Task details —
Starting at the line that contains "name author: (L.) Moench" and ending at the line that contains "genus: Turnera", write out those lines of the material again, swapping "locality" for "site" and leaving everything else unchanged.

Entries supplied —
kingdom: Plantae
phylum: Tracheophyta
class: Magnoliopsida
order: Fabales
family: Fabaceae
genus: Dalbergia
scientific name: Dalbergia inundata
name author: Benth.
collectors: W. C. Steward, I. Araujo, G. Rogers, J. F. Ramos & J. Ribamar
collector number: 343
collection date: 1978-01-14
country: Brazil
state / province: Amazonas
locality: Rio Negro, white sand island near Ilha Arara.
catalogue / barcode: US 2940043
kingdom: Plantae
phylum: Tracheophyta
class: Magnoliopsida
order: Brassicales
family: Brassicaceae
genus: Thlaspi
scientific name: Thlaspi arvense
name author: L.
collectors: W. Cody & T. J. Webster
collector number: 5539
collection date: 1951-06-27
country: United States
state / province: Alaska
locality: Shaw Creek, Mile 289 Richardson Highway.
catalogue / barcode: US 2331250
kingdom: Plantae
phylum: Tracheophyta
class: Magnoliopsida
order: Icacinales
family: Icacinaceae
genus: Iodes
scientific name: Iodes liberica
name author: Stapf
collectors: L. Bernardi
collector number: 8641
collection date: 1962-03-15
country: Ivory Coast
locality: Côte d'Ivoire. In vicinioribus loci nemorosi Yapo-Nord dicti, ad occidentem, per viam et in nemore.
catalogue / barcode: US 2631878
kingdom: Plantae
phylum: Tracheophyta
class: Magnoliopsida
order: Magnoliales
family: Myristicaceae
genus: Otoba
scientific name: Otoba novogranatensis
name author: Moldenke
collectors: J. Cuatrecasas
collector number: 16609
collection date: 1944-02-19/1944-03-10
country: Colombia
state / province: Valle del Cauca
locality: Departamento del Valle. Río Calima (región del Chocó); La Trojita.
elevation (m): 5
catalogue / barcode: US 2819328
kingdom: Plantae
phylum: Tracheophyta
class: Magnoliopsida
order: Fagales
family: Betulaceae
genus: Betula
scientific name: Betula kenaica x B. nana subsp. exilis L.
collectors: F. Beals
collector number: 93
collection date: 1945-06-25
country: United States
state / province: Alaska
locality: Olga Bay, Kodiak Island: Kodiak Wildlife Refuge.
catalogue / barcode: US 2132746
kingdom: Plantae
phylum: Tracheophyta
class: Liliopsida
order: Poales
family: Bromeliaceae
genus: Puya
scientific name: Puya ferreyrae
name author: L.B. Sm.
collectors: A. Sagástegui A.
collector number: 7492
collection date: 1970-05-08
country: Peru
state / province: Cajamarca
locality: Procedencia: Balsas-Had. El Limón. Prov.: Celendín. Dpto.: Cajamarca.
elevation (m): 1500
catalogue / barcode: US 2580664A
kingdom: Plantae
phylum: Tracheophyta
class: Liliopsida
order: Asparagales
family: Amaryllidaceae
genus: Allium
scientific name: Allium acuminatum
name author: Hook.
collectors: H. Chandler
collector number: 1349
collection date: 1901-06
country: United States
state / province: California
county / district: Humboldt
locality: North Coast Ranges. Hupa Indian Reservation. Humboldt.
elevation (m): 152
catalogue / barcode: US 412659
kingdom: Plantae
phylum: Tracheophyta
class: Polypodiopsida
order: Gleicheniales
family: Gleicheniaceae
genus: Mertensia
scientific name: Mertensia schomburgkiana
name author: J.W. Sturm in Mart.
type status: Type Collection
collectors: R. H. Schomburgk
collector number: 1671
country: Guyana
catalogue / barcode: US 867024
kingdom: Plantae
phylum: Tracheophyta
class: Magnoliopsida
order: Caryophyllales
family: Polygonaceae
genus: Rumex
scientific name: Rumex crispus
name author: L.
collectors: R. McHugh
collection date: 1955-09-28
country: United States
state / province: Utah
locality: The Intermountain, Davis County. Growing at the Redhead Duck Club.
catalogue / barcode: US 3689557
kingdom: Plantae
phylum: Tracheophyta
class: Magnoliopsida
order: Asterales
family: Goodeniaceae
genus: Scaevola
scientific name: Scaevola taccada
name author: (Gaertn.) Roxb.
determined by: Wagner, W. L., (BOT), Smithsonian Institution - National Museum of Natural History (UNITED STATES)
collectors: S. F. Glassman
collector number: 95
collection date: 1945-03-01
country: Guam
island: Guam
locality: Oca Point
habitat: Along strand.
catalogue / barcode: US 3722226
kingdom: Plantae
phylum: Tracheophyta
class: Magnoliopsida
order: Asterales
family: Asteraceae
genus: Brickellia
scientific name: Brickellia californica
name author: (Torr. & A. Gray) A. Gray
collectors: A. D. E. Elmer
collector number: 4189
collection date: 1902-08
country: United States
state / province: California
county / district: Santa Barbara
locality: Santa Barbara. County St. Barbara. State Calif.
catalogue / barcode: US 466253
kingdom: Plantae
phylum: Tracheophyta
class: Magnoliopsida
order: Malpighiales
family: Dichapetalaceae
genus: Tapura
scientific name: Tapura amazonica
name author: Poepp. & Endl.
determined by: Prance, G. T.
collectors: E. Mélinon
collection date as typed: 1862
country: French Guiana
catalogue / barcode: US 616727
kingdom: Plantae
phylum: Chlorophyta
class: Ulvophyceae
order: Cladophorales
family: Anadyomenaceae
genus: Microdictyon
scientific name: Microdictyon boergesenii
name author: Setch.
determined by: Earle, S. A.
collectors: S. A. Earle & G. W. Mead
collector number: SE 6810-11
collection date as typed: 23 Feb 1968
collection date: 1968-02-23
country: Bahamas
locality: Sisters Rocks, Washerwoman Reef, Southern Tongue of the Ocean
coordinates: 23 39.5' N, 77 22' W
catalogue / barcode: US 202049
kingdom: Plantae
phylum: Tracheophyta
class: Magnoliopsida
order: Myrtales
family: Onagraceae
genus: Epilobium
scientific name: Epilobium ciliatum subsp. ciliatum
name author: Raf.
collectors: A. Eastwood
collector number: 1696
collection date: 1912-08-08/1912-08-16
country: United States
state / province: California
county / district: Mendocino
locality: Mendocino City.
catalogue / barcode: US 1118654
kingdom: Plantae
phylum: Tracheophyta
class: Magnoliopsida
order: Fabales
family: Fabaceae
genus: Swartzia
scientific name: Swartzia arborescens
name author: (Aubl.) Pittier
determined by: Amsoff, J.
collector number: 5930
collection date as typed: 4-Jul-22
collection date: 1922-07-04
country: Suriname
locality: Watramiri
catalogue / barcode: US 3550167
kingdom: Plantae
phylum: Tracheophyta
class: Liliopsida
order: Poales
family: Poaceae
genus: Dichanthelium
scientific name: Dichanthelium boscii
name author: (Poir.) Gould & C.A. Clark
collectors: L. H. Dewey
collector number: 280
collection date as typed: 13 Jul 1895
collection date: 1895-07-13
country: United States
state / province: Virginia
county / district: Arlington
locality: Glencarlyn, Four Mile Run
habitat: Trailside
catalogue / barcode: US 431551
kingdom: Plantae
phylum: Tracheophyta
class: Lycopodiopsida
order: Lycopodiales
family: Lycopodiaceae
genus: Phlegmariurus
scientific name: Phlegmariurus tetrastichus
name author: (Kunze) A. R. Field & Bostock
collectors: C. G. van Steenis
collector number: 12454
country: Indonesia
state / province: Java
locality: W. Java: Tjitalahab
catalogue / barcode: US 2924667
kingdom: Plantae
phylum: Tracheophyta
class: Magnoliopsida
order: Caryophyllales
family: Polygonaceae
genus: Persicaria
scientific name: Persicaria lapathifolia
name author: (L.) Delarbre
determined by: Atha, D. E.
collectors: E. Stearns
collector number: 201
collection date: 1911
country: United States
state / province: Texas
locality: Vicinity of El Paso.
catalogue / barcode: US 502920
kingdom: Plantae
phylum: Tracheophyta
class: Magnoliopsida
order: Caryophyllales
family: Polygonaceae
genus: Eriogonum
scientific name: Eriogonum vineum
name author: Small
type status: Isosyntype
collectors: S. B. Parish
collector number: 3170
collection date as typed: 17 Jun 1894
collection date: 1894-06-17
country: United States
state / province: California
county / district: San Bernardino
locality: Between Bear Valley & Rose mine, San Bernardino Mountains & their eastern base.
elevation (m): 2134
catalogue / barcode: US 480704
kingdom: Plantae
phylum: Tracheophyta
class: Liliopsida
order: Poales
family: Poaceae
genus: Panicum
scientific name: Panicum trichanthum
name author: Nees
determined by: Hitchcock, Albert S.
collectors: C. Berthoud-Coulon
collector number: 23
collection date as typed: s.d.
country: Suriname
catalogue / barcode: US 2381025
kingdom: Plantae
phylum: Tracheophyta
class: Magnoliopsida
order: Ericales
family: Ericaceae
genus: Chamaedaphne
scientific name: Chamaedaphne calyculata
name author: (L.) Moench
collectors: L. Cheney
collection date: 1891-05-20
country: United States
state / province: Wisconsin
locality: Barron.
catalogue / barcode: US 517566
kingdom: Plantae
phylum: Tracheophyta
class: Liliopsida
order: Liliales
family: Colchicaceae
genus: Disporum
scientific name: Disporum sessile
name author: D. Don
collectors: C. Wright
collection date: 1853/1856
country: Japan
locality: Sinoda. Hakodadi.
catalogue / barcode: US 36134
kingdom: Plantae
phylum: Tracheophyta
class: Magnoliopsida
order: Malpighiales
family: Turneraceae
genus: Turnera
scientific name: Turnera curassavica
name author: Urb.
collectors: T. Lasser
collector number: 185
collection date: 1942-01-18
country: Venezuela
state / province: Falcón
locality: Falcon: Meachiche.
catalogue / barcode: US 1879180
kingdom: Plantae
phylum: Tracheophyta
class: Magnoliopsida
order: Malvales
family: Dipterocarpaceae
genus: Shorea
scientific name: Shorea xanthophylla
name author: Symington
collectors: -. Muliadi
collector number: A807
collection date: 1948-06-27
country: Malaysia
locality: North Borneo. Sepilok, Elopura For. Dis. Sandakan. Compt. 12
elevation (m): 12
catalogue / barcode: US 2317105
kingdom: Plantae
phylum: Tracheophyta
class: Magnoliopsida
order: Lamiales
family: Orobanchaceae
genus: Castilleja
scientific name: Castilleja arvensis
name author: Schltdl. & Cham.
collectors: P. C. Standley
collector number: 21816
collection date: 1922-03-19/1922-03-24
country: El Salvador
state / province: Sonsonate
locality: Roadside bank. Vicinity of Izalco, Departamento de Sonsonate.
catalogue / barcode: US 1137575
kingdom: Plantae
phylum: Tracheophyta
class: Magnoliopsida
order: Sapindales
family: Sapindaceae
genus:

The reply —
name author: (L.) Moench
collectors: L. Cheney
collection date: 1891-05-20
country: United States
state / province: Wisconsin
site: Barron.
catalogue / barcode: US 517566
kingdom: Plantae
phylum: Tracheophyta
class: Liliopsida
order: Liliales
family: Colchicaceae
genus: Disporum
scientific name: Disporum sessile
name author: D. Don
collectors: C. Wright
collection date: 1853/1856
country: Japan
site: Sinoda. Hakodadi.
catalogue / barcode: US 36134
kingdom: Plantae
phylum: Tracheophyta
class: Magnoliopsida
order: Malpighiales
family: Turneraceae
genus: Turnera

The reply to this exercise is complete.